Görev> Aşağıdaki deniz temalı metni, tek bir harfini bile değiştirmeden baştan sona kopyalayın.

Metin>
++++++++

Düşünüyorum da, galiba, tam da başka hiçbir şey düşünmeden denizi hissetme şerefine ulaşmışken ben, her dalganın her damlasıyla konuşup anlaşabiliyor,tuzlarını yüzüme sürünebiliyorken yok sayarak gözlerimdeki yaraları, zamanında döktüklerim yerine yunusların burunlarına elimi uzatıp inciler kapabiliyorken ve her kaptığımdan değerli olmayı öğreniyorken; upuzun,daracık,çok haneli soğuk bir apartman gibi belirdin önümde.

Kocaman bir alanda minicik bir yer kaplıyordun aslında ama; ben tam da o minik noktada idim.Kolumu kaldırmaya,mavilerimi soldurmaya hiç takatim yokken,en ufak bir yer değiştirme her bir tonu siyaha boyayacakken,yani en sabitlenmişliğimi bulduğunda sen; sen yer değiştirdin,titredin,unutulmuşluğunu sildin.
Daha önce kimbilir nelerin önünü tıkadığın bir yerlerden gelip bu sefer benim önüme kondun,gözlerimi tıkadın,en görmek istediğim anda manzaramı kapadın.Geldin ve önüme kondun,mavikondum oldun.

++++++++

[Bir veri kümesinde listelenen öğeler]
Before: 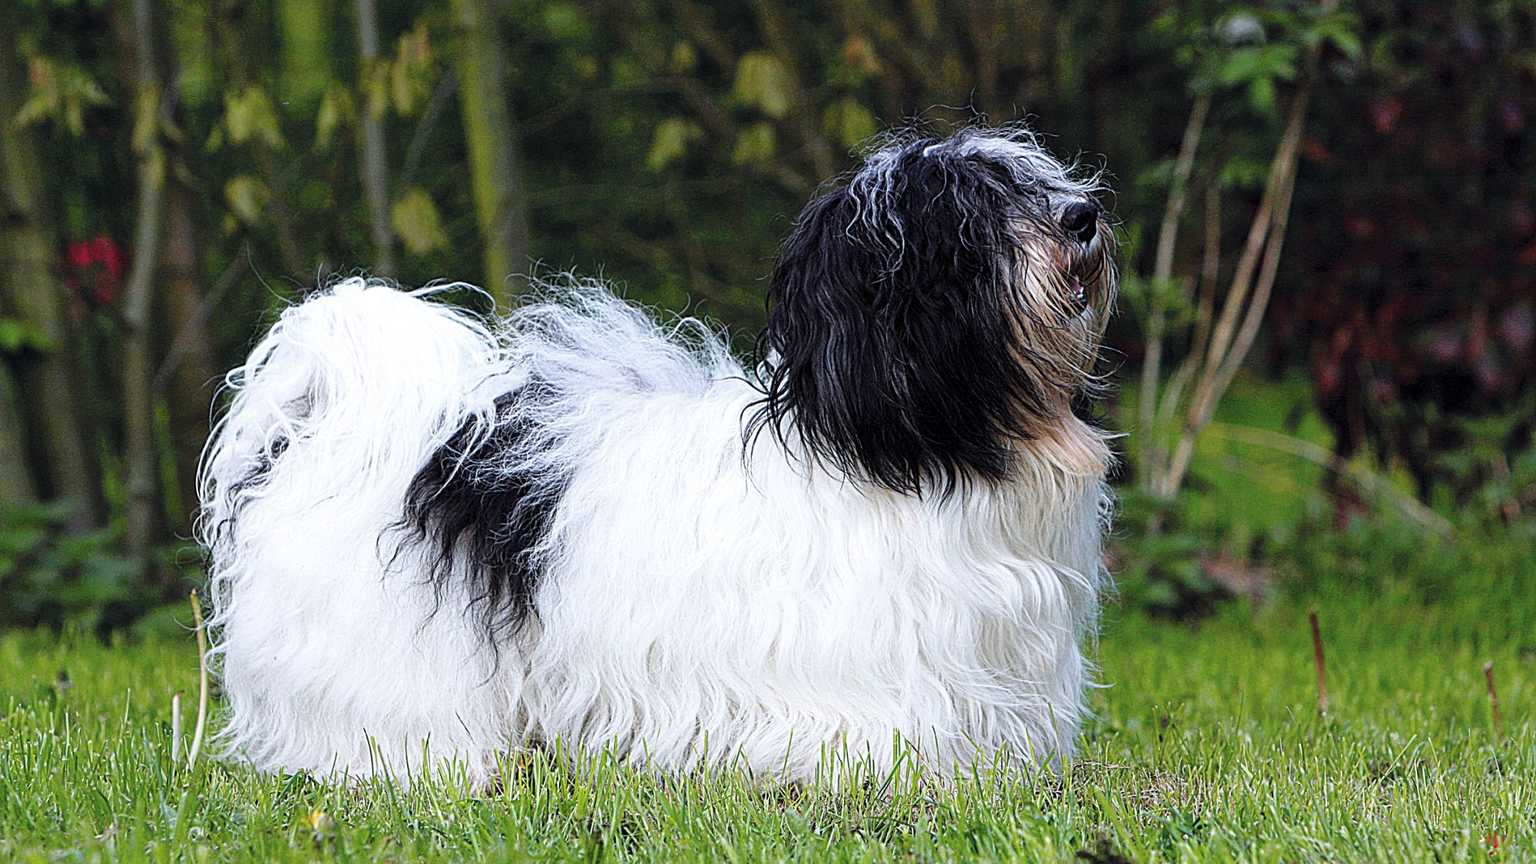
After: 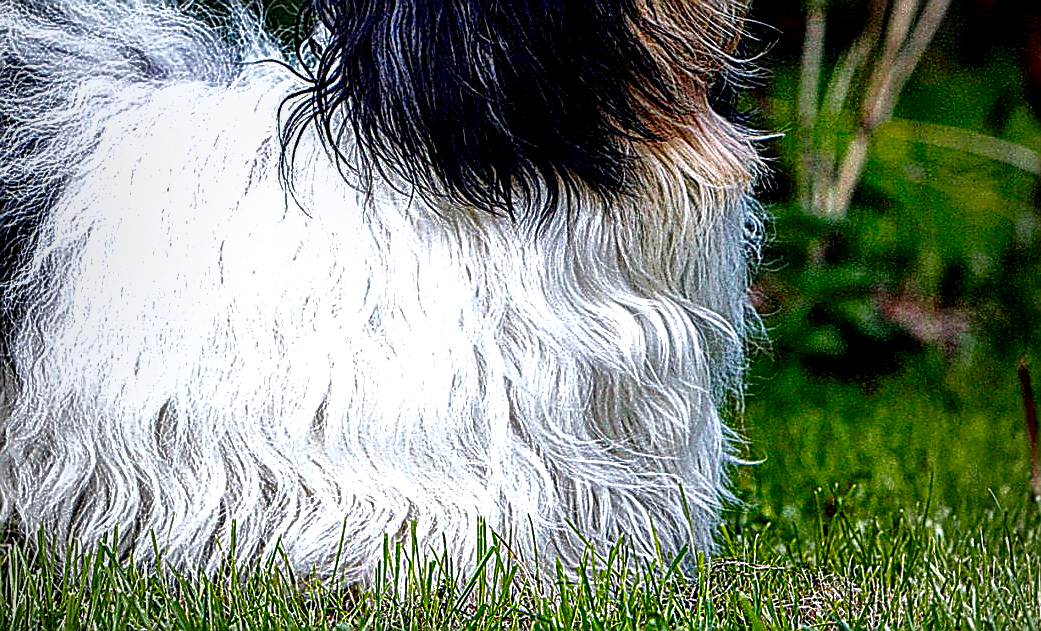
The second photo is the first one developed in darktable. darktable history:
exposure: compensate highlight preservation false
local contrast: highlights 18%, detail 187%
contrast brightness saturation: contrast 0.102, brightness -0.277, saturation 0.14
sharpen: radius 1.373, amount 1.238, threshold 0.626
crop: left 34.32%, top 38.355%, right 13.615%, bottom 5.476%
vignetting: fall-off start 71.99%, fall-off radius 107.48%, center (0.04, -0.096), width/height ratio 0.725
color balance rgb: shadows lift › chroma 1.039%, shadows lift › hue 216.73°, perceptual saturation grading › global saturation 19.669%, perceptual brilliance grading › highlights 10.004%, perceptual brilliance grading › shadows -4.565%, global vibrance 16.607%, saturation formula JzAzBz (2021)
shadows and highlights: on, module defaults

++++++++

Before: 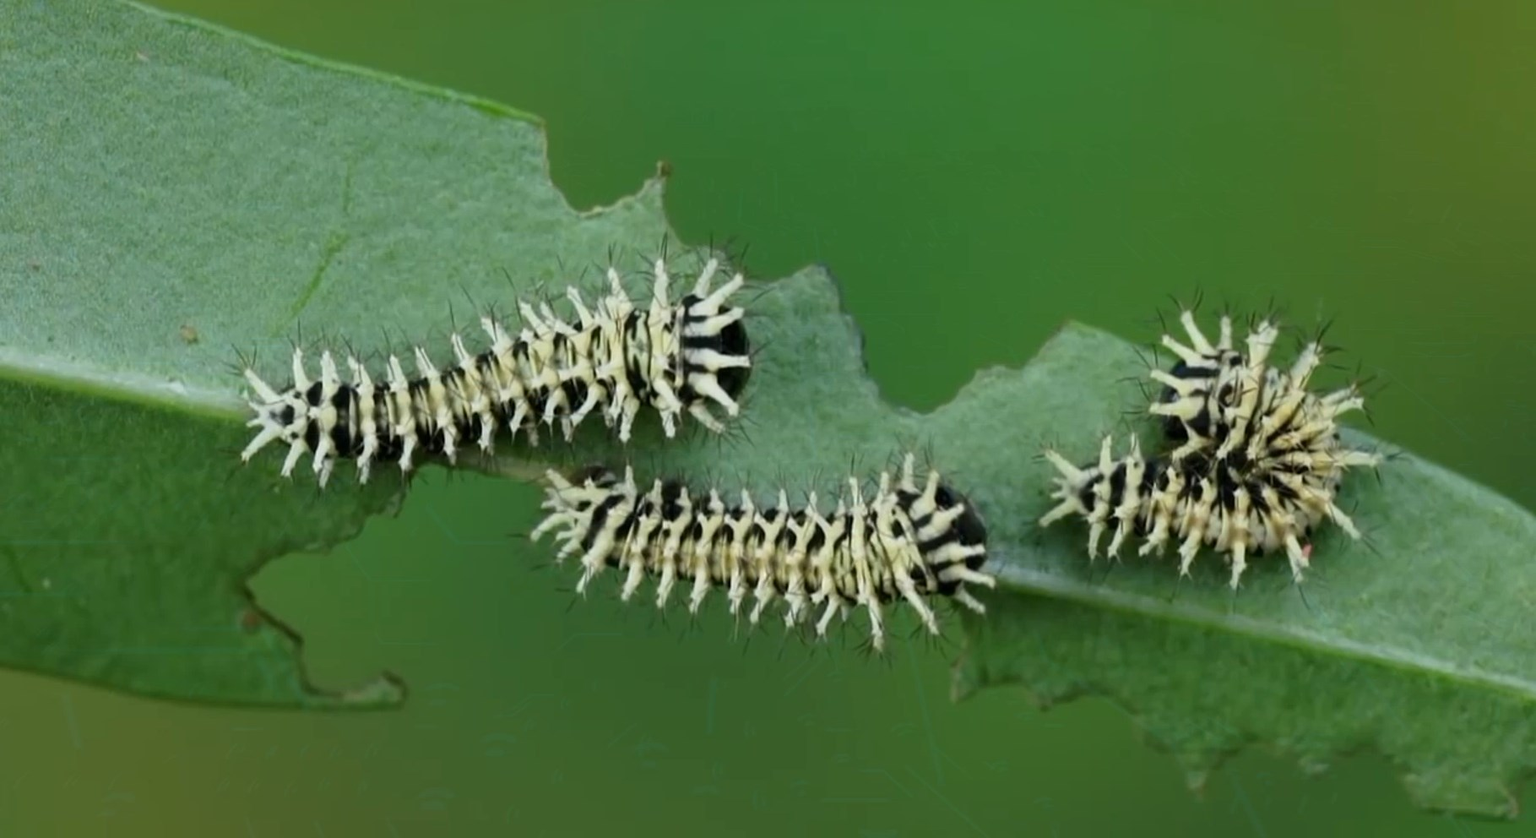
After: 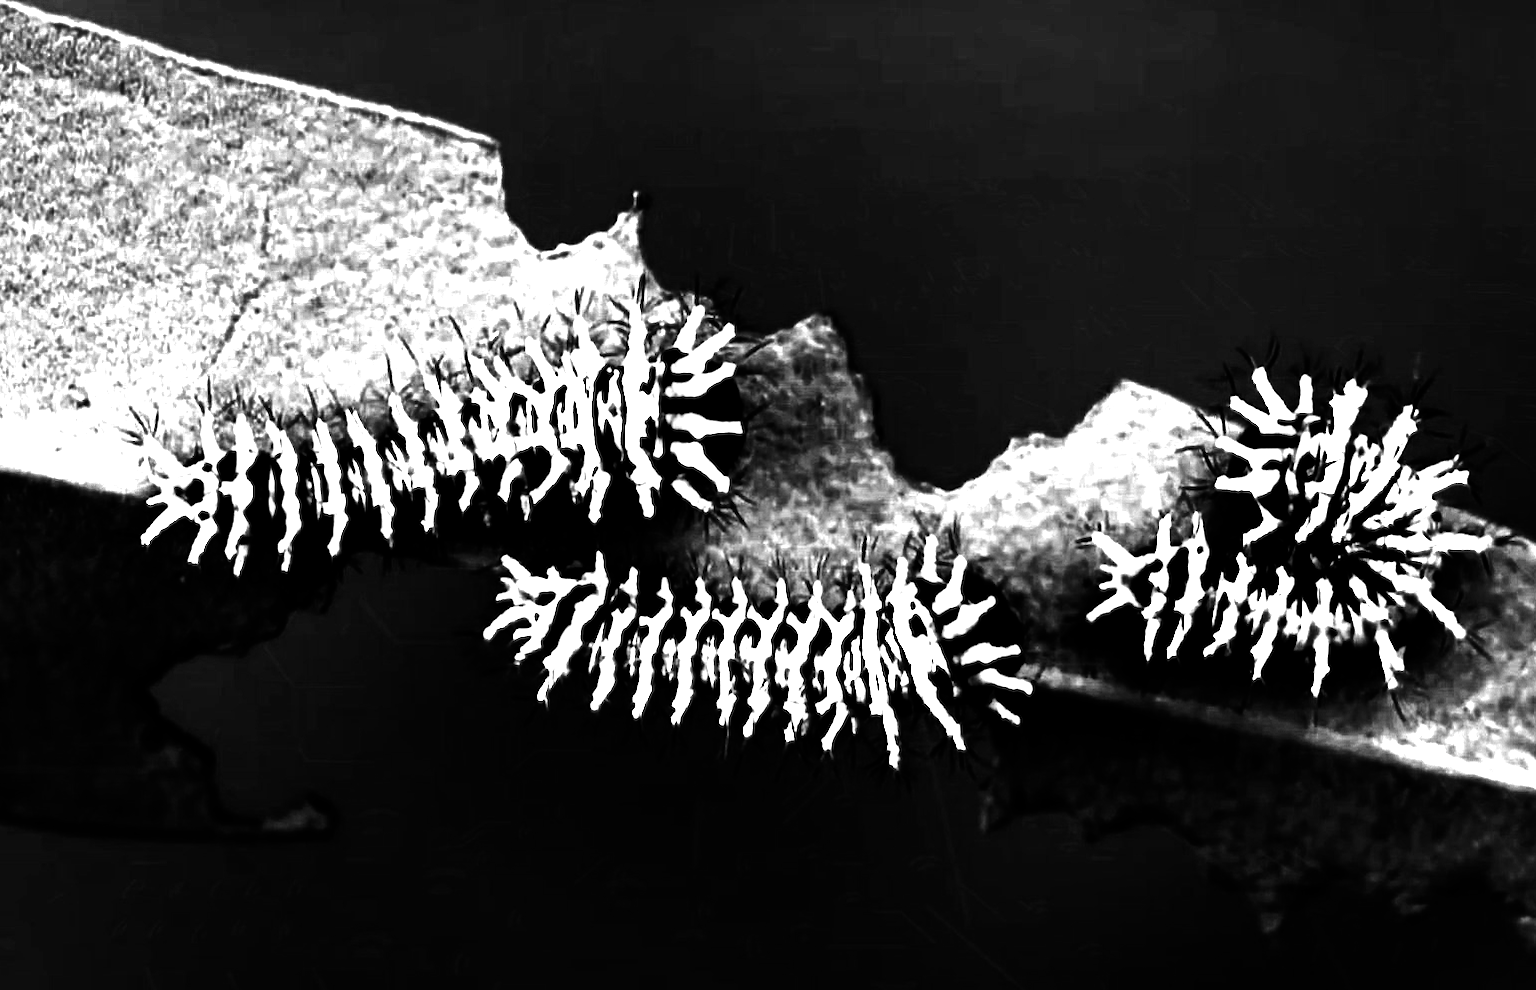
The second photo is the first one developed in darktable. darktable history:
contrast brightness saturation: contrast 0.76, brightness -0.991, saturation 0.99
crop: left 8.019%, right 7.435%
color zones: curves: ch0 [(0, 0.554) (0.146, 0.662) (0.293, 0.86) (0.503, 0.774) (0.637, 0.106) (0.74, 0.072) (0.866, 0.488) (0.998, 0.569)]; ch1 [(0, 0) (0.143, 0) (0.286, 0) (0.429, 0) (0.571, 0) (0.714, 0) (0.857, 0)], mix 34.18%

++++++++

Görev Yanıtı>
Düşünüyorum da, galiba, tam da başka hiçbir şey düşünmeden denizi hissetme şerefine ulaşmışken ben, her dalganın her damlasıyla konuşup anlaşabiliyor,tuzlarını yüzüme sürünebiliyorken yok sayarak gözlerimdeki yaraları, zamanında döktüklerim yerine yunusların burunlarına elimi uzatıp inciler kapabiliyorken ve her kaptığımdan değerli olmayı öğreniyorken; upuzun,daracık,çok haneli soğuk bir apartman gibi belirdin önümde.

Kocaman bir alanda minicik bir yer kaplıyordun aslında ama; ben tam da o minik noktada idim.Kolumu kaldırmaya,mavilerimi soldurmaya hiç takatim yokken,en ufak bir yer değiştirme her bir tonu siyaha boyayacakken,yani en sabitlenmişliğimi bulduğunda sen; sen yer değiştirdin,titredin,unutulmuşluğunu sildin.
Daha önce kimbilir nelerin önünü tıkadığın bir yerlerden gelip bu sefer benim önüme kondun,gözlerimi tıkadın,en görmek istediğim anda manzaramı kapadın.Geldin ve önüme kondun,mavikondum oldun.